Mr. Tsong inherited a business from his father in 1885 and promptly began to expand it, eventually forming a business empire of shipping, rice-export and petroleum agent for Burma Oil Corporation (historical note: in the late 1800s, Burma was one of the world's original major oil producers). In 1919, he was awarded the Order of the British Empire for his fundraising efforts during the Great War. In 1917, he began to build his lavish residence in the Kokkine area of Rangoon. The central part of the brick and tile mansion was designed to resemble the Fu Xiang pavilion in the Yihe Yuan (Summer Palace) in Peking (Zaw 2014). He imported materials and crafts from Italy and China, and British painters were invited to design the interior.
Here is a scan of a 1957 slide from the family archives. Then, the palace was in reasonably good condition. Notice the odd juxtaposition of an English country manor on the bottom with a Chinese temple sticking out of the top. The weather vane is English, and so are the windows. The gardens were still immaculately tended in the English manner. By coincidence, this was only a few blocks from where we lived.
Jump to 2014; the building is still intact, but in poorer condition.
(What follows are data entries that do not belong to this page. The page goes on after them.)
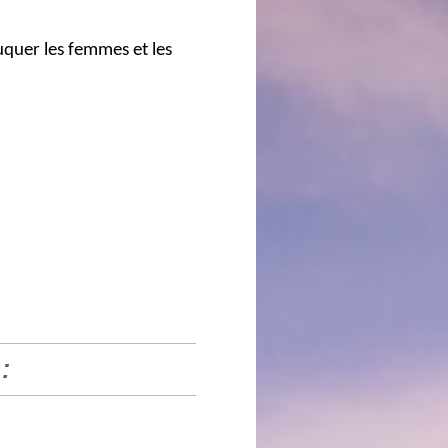
uquer les femmes et les
: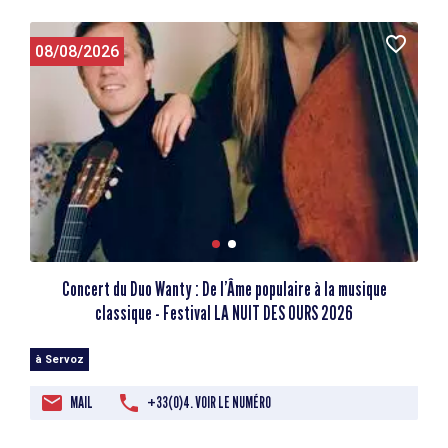
08/08/2026
Concert du Duo Wanty : De l’Âme populaire à la musique
classique - Festival LA NUIT DES OURS 2026
à Servoz
MAIL
+33(0)4. VOIR LE NUMÉRO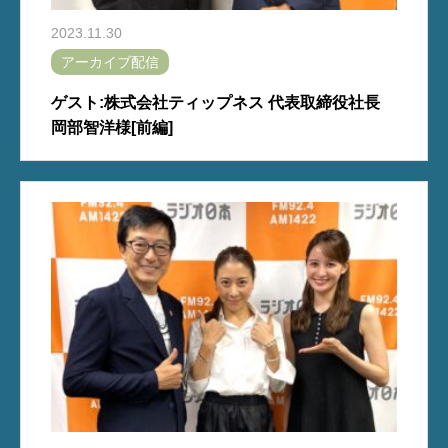
2023.11.30
アーカイブ配信
ゲスト:株式会社ティップネス 代表取締役社長
岡部智洋様[前編]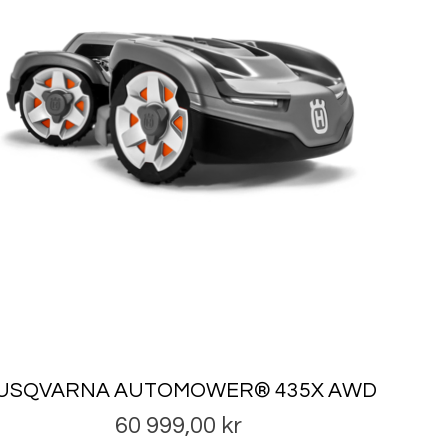
USQVARNA AUTOMOWER® 435X AWD
Pris
60 999,00 kr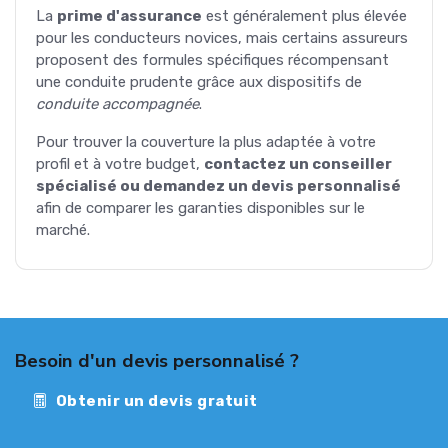
La
prime d'assurance
est généralement plus élevée
pour les conducteurs novices, mais certains assureurs
proposent des formules spécifiques récompensant
une conduite prudente grâce aux dispositifs de
conduite accompagnée
.
Pour trouver la couverture la plus adaptée à votre
profil et à votre budget,
contactez un conseiller
spécialisé ou demandez un devis personnalisé
afin de comparer les garanties disponibles sur le
marché.
Besoin d'un devis personnalisé ?
Obtenir un devis gratuit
Look at the gorgeous glass art nouveau cupola over the garden door, now unfortunately partly blocked by a steel cover over the walkway.
The main entry featured a colonnaded carport. Once, the cream of society, all elegantly-dressed, arrived in Rolls Royces or carriages.
Even after a century, the woodwork and plaster trim is mostly intact. But who knows what decorative arts have disappeared.
The center atrium was 3-floors high. The temple portion with the 2 upper floors is supported by the granite pillars and dome - impressive engineering for 1917. I tried to go upstairs, but the door was padlocked.
A second floor room still has original paintings (fresco?) and teak parquet floor. The ceiling panels are new.
This was the second floor balcony, with a view of the formal gardens. Unfortunately, Mr. Tsong had only three years to enjoy his view and magnificent house. His business concerns began to unravel in 1921, when the British government banned rice sales except to India, and soon he had to borrow money from friends. In 1923, only three years inauguration of the house, he passed away, a broken man.
After Mr. Tsong's death, the house went to a Japanese creditor and was used by the All Burma Broadcasting Station during the Japanese occupation of 1941-1945. It finally went to the Burmese government in 1950, who used it as a guest house. Currently, the Fine Arts Department under the Ministry of Culture maintains offices and an art and architecture school on the premises (Zaw 2014).
The afternoon we explored, the building was almost deserted. A few students were doing something on computers in some offices, but the drawing rooms were empty.
The porch adjacent to the drawing room is rather funky. Do they take baths and do laundry out there? I had fun exploring and taking pictures, but then someone told our guide that photography was forbidden. Oops, too late.
Fortunately, the the Lim Chin Tsong palace was designated as heritage status in 2014 by the Ministry of Culture, with the Archeology, National Museum and Library Department to take responsibility to maintain the building. This unique memory of an eccentric entrepreneur deserves some tender loving care.
Final note: on the approach driveway, workers had dug a deep pit to expose the sewer. Look at the construction: arched brick, just like the sewers in London in the 1800s. Also note: no hardhats, steel boots, or safety harnesses. Hmm, the walls are not braced.
The 1957 photograph was taken with a Leica 3C camera with 50mm f/2.0 Summitar lens. The 2014 photographs are from a Panasonic G3 camera with 9-18mm Olympus lens, with RAW files processed in PhotoNinja.